======== TRECHO

Volto a este espaço para escrever - e convidar à reflexão - sobre a calamidade pública que se abateu sobre o Ceará, quando bandidos fardados, rostos devidamente cobertos para que a identificação se tornasse impossível, em movimento criminoso, fizeram a população refém, e, traindo o juramento prestado expuseram-na a todo o tipo de violência.
Resultado da tresloucada atitude, a Imprensa informa que 386 homicídios aconteceram no Estado irmão, o que, pese a violência que ali impera, ultrapassou todos os recordes possíveis.
Pois bem, depois de relutar - afinal a unidade da federação é daquelas em que não foi minimamente votado - o presidente da República resolveu deslocar para o local militares, bem como componentes da Força Nacional - conglomerado de policiais militares que andam daqui para ali o tempo todo, sem mostrar até hoje porque existe.

================
======== DADOS PARA ANÁLISE

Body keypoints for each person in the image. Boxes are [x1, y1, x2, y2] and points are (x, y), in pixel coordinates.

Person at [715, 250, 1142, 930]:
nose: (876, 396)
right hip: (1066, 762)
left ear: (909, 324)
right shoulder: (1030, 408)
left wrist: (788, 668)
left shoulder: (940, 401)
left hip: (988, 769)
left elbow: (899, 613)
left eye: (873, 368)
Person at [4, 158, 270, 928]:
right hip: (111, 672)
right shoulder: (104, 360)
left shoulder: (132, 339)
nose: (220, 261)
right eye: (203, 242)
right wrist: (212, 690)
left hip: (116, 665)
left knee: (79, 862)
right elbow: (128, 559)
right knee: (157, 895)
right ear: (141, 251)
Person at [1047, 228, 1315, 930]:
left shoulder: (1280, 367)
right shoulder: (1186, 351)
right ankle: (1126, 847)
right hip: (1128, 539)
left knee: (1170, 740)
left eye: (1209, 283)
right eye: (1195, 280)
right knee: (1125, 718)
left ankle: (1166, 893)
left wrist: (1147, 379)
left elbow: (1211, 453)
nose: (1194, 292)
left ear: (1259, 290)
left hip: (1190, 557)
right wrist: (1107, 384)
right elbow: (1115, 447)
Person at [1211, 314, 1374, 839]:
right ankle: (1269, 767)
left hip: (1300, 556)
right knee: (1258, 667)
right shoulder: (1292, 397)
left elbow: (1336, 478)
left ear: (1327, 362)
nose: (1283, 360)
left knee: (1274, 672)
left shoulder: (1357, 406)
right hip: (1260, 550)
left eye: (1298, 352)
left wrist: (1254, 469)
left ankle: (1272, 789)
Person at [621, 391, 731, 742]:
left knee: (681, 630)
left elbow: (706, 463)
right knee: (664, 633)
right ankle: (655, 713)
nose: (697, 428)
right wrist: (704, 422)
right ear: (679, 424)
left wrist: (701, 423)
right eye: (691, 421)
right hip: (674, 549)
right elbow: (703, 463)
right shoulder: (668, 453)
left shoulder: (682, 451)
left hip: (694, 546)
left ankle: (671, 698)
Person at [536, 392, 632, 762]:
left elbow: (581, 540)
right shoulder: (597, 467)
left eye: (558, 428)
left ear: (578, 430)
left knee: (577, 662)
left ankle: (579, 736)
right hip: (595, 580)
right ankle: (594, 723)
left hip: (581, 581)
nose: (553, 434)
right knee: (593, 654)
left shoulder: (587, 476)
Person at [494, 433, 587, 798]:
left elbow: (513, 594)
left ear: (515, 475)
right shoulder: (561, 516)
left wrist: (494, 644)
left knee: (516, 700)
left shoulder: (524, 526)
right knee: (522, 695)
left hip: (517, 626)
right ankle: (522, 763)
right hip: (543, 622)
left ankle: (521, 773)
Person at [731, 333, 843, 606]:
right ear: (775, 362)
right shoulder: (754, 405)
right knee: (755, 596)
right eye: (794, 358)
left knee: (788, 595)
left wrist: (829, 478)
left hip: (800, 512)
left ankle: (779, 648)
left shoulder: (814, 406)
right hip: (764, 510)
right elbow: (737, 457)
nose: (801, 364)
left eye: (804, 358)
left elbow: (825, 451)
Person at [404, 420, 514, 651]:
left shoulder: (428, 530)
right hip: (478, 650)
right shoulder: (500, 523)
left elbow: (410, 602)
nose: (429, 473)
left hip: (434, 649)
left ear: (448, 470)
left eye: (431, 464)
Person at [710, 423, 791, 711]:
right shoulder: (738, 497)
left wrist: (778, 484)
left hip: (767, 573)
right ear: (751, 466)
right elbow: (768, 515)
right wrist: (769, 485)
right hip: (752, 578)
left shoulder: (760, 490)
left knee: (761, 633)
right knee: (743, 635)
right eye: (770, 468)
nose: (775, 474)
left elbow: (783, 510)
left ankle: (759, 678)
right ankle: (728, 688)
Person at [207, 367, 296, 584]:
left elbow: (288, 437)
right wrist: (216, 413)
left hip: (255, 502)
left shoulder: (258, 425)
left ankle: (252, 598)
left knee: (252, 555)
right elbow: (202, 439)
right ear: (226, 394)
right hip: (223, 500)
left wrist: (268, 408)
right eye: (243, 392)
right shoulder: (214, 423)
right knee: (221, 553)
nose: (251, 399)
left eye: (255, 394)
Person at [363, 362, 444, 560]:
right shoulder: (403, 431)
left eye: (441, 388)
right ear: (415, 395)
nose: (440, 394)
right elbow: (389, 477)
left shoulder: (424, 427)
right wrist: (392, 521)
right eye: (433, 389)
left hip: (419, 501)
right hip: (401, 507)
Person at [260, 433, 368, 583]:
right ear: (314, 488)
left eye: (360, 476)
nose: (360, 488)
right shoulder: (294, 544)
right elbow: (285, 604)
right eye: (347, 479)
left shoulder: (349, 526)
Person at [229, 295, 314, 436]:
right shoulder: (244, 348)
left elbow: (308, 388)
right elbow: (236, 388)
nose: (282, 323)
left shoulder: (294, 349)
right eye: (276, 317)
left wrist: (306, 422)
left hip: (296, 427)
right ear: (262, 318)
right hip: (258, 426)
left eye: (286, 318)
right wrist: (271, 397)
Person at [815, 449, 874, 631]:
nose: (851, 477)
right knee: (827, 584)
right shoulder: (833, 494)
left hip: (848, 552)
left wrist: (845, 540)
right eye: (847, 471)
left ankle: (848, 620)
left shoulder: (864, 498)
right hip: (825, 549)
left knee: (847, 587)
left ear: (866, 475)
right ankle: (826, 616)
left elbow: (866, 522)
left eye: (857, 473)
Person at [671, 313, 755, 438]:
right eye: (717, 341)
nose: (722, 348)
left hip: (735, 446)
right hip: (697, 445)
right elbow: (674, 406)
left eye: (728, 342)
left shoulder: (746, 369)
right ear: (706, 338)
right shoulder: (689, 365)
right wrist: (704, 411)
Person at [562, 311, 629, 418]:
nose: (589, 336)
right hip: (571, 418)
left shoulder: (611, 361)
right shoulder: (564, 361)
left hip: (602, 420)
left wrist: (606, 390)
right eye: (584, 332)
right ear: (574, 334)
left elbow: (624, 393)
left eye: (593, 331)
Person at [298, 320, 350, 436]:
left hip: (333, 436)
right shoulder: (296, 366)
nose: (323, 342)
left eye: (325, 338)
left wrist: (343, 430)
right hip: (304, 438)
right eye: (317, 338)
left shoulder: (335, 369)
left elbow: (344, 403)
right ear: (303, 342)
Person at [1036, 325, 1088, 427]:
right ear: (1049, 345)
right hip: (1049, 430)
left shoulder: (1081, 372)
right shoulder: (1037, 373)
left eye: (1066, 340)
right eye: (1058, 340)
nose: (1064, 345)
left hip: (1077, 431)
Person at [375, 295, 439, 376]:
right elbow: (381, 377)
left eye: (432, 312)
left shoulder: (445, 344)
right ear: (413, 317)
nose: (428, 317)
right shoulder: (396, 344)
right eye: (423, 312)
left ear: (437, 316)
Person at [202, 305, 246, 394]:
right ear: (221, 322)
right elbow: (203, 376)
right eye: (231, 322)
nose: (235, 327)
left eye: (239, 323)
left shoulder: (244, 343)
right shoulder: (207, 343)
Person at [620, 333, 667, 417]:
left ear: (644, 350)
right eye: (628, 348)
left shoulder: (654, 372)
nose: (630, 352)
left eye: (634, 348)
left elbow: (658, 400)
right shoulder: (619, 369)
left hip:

================

COMPLETE O SEGUINTE |
(1) Passe para o inglês esta frase do trecho sobre o Ceará: "Resultado da tresloucada atitude, a Imprensa informa que 386 homicídios aconteceram no Estado irmão, o que, pese a violência que ali impera, ultrapassou todos os recordes possíveis."
(2) Repita sem alterações a passagem do trecho sobre o Ceará que começa em "Volto a este" e termina em "os recordes possíveis.".

RESPOSTAS POR ITEM |
(1) As a result of this reckless conduct, the press reports that 386 homicides took place in the sister state, which, despite the violence that prevails there, surpassed every possible record.

(2)
Volto a este espaço para escrever - e convidar à reflexão - sobre a calamidade pública que se abateu sobre o Ceará, quando bandidos fardados, rostos devidamente cobertos para que a identificação se tornasse impossível, em movimento criminoso, fizeram a população refém, e, traindo o juramento prestado expuseram-na a todo o tipo de violência.
Resultado da tresloucada atitude, a Imprensa informa que 386 homicídios aconteceram no Estado irmão, o que, pese a violência que ali impera, ultrapassou todos os recordes possíveis.